Everard haussa les épaules. Ça ne me laisse guère le choix, pas vrai ?

Il changea de direction et obliqua vers les quais. Selon son inculcation, il y avait dans ce quartier quantité de tavernes sordides où il trouverait une paillasse, un abri et peut-être quelques ragots sur Théonis. Demain… Demain, le roi allait revenir, l’ennemi sur les talons.

La tournure prise par les événements ne devrait pas me surprendre, je suppose. Shalten et les autres avaient élaboré un plan des plus minutieux. Mais tout officier est censé savoir que la première perte à déplorer lors d’une bataille est précisément le plan ourdi par les stratèges.

1987 apr. J.C.

La maison était sise dans une cité-dortoir des environs d’Oakland, où on avait la possibilité de ne jamais voir son voisin si on le souhaitait. Plutôt petite, blottie au fond d’une impasse, elle était protégée des regards par une haie de pins et de chênes des canyons. Everard y découvrit un intérieur frais, sombre et anachronique. Acajou, marbre, têtières brodées, tapis moelleux, tentures marron, livres reliés plein cuir avec titres en français dorés à l’or fin, copies de Seurat et de Toulouse-Lautrec, identiques aux originaux à la molécule près et… tout cela n’avait rien à faire en ce lieu et en cette époque, n’est-ce pas ?
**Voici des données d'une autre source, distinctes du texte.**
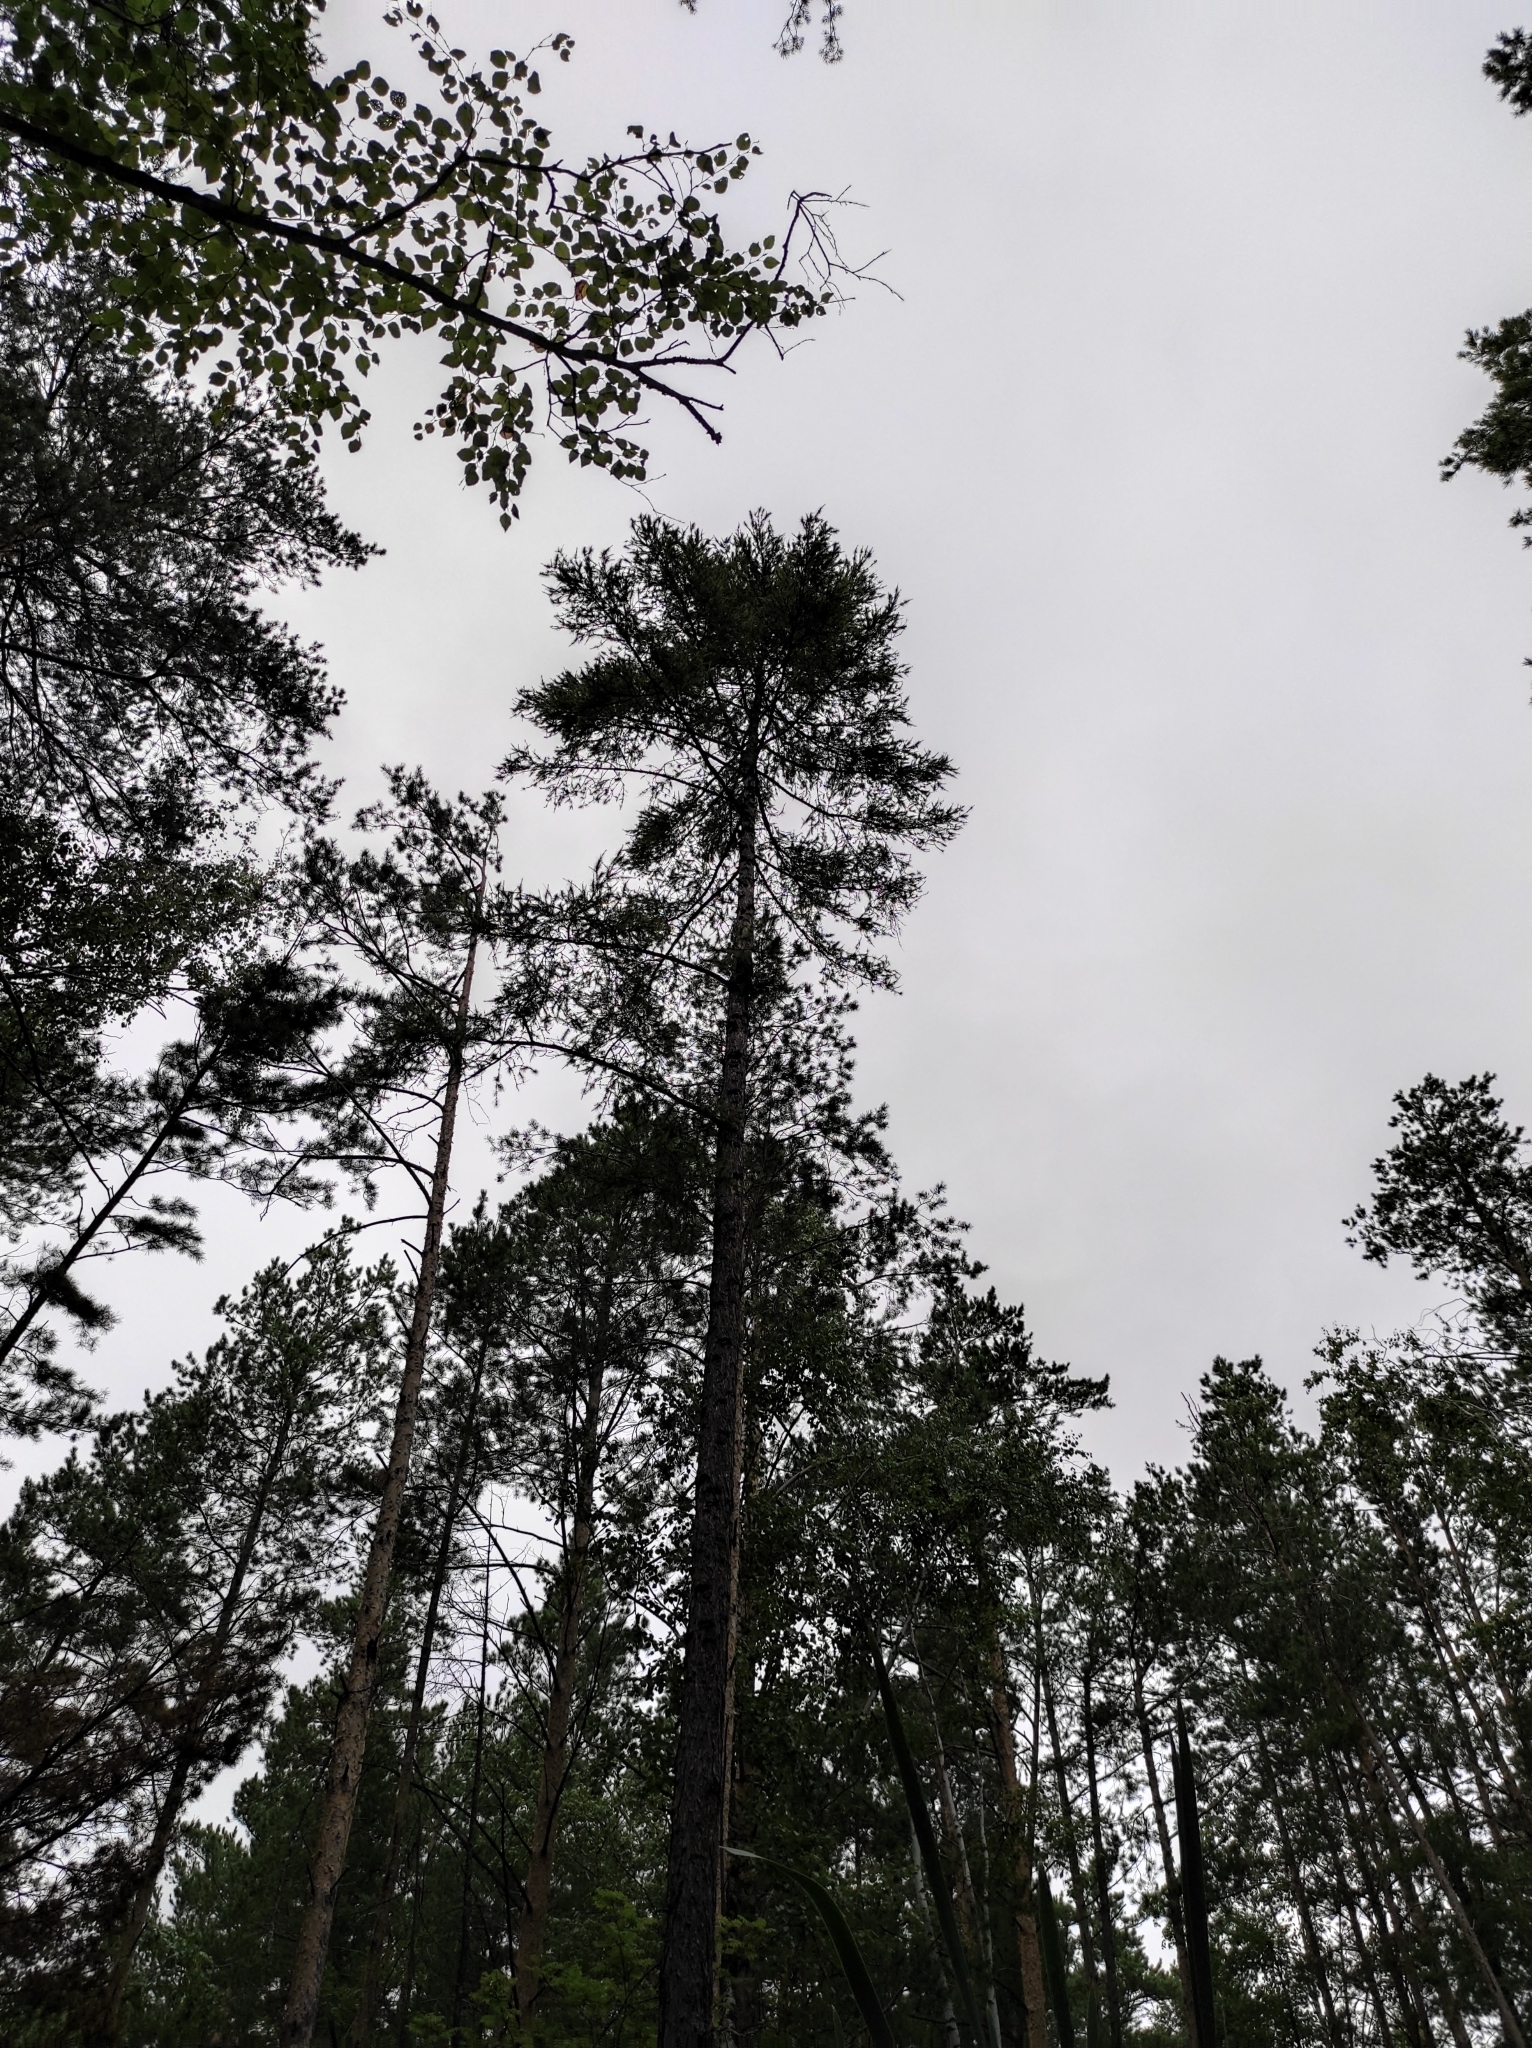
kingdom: Plantae
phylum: Tracheophyta
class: Pinopsida
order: Pinales
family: Pinaceae
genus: Larix
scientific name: Larix sibirica
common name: Siberian larch
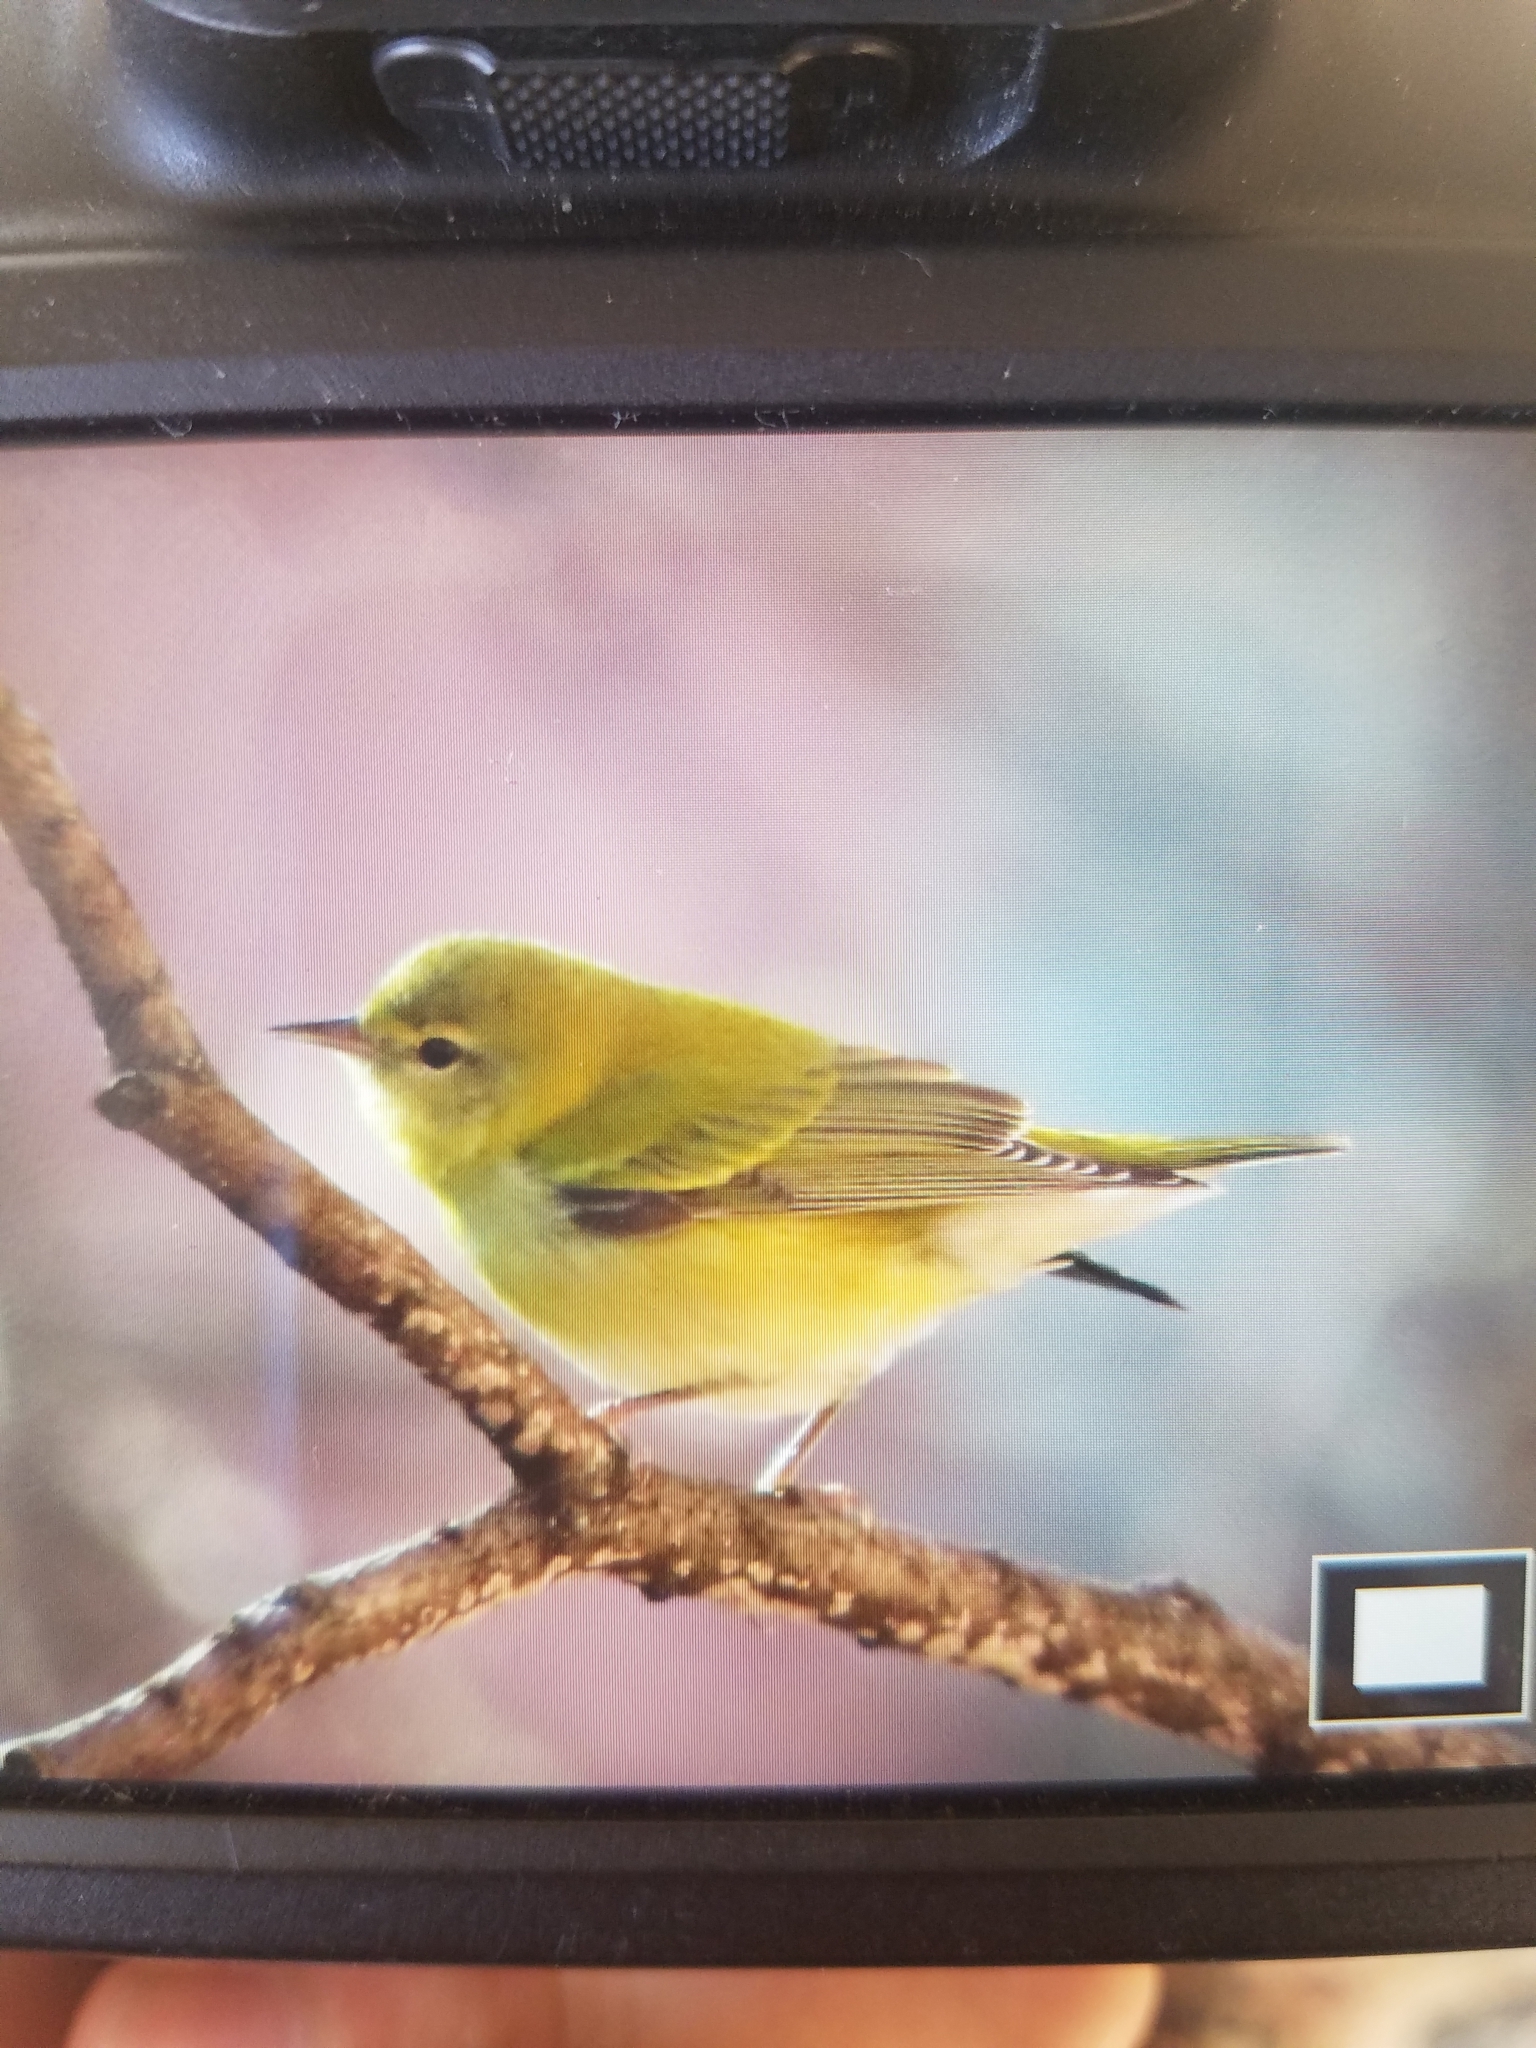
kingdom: Animalia
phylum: Chordata
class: Aves
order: Passeriformes
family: Parulidae
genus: Leiothlypis
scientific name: Leiothlypis peregrina
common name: Tennessee warbler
Shalten perçut sa réaction. « Ah ! oui, dit-il dans un anglais dont Everard ne put identifier l’accent, mon pied-à-terre* préféré se situe dans le Paris de la Belle Époque*. Un raffinement près de sombrer dans l’horreur, des innovations qui vont verser dans la folie, et, du coup, aux yeux d’un observateur avisé, un certain piquant qui frise le poignant. Quand les nécessités de mon travail m’obligent à me déplacer, j’emporte quelques souvenirs avec moi. Soyez le bienvenu. Prenez place pendant que je vais chercher des rafraîchissements. »

Il tendit la main à Everard, qui la serra. Une main sèche et osseuse, qui évoquait une patte d’oiseau. L’agent non-attaché Shalten était du genre fluet, avec un grand crâne chauve et un visage ridé. Il était vêtu d’un pyjama et d’une robe de chambre fanée, chaussé de pantoufles et coiffé d’une calotte, bien qu’il ne fût sans doute pas juif. Lorsque Everard avait discuté des modalités de ce rendez-vous avec l’antenne locale, il s’était enquis du lieu et de l’époque d’origine de son hôte. « Vous n’avez pas besoin de le savoir », lui avait-on répondu.